Pressure and temperature studies of Raman scattering of the molecular crystal sym-C6Cl3F3

Abstract

Earlier experimental results have been considerably strengthened by Raman scattering from crystalline sym-C6Cl3F3. Measurements have been made as a function of temperature at ambient pressure, and as a function of pressure at room temperature. Apart from a new first-order phase transition observed at 62 kbar but as yet uncharacterised, the crystal structure maintains the P63/m space group symmetry. Anomalies in phonon frequencies and line-widths at 296 K indicate a phase transition, which is 'isostructural' order-disorder.

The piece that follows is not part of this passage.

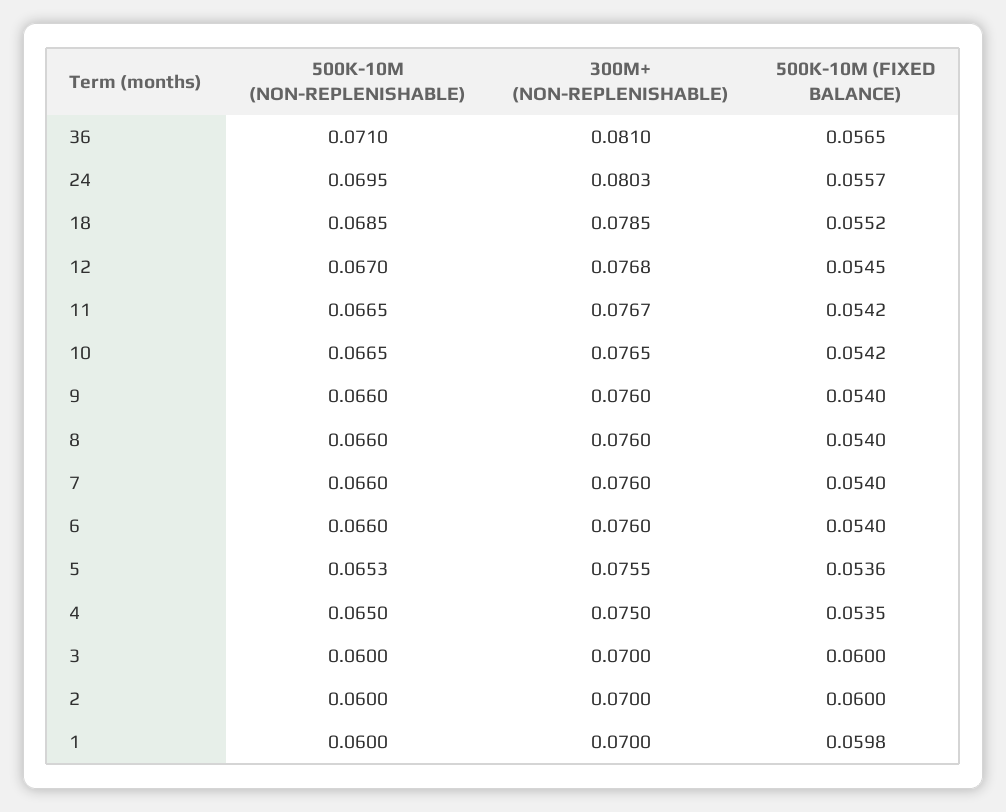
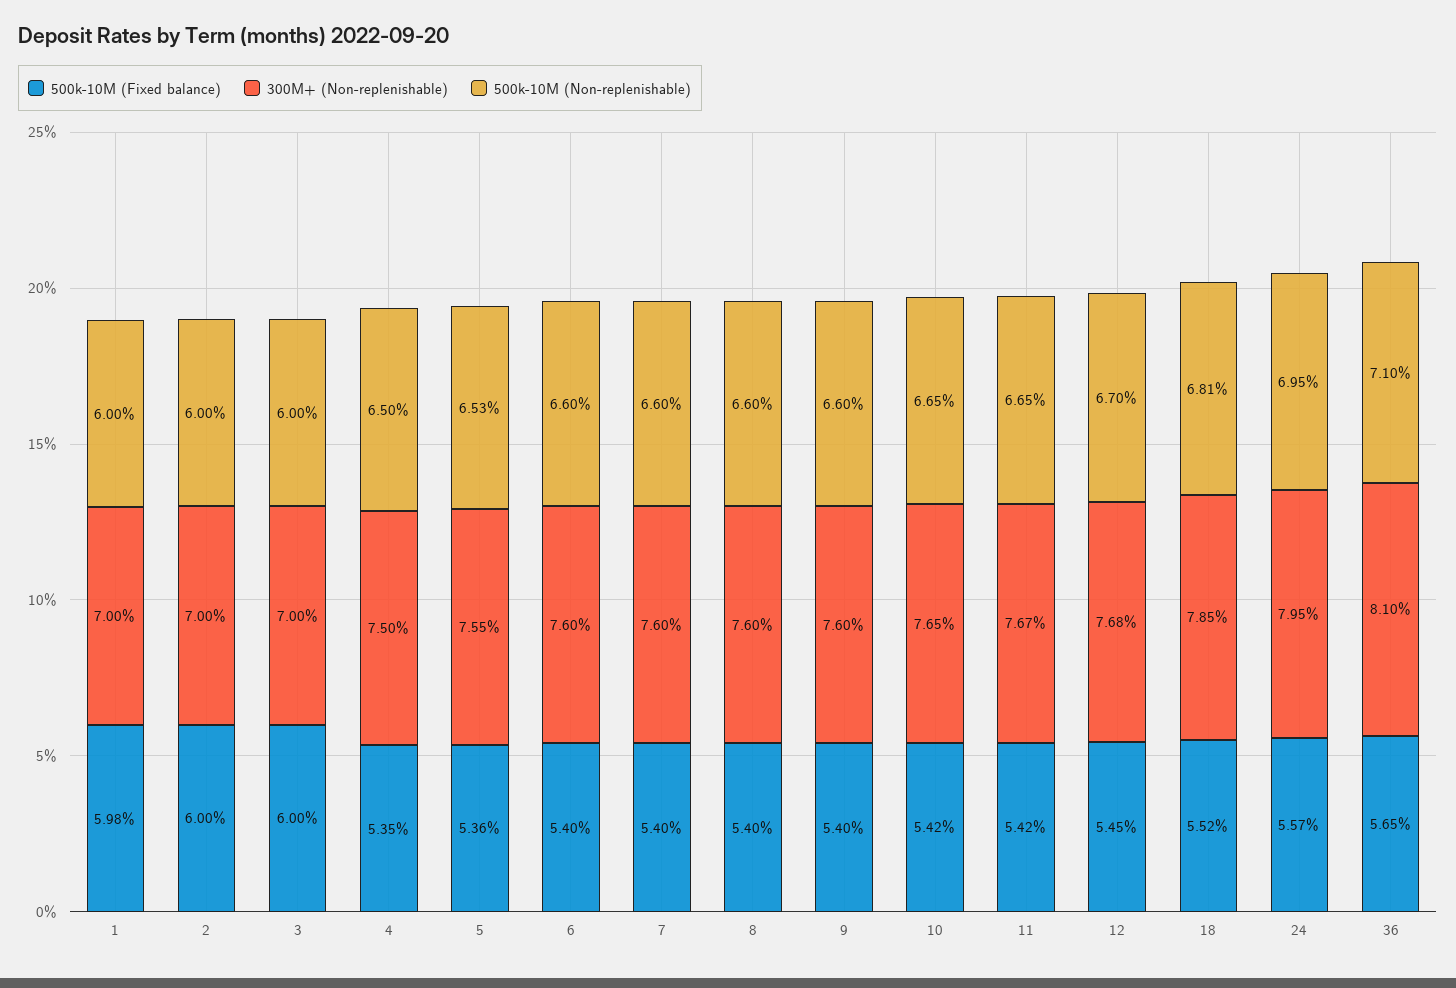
300M+ (NON-REPLENISHABLE), 24: 0.0803 -> 0.0795
500K-10M (NON-REPLENISHABLE), 18: 0.0685 -> 0.0681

Similar features are seen at 15 kbar, suggesting that the phase transition is of the same nature as that observed at 296 K. The half-width of the phonon associated with dynamic disorder is found by fitting to be Gamma 12/(T)=0.032+0.0061 T+3400 exp(- Delta Ea/kT)cm-1, with Delta Ea=35 kJ mol-1. Although in-plane 120 degrees molecular reorientational jumps may play a role, this may not be a major role at room temperature due to a rather high activation energy. The full understanding of the results requires there to be another minor activation process that also obeys Ag symmetry. The variation in the crystal structure parameters and the external mode frequencies with pressure up to 60 kbar is calculated using a 6-exp atom-atom potential with the rigid-body approximation. The molecular orientation changes by only 0.5 degrees between 0 and 60 kbar. The calculated external mode frequencies agree with Raman experiment up to 60 kbar within 5-15%. A molecular dynamics simulation for 300 K indicates a residence time between reorientations greater than 500 ps, giving a quasi-elastic Lorentzian broadening of less than 0.01 cm-1.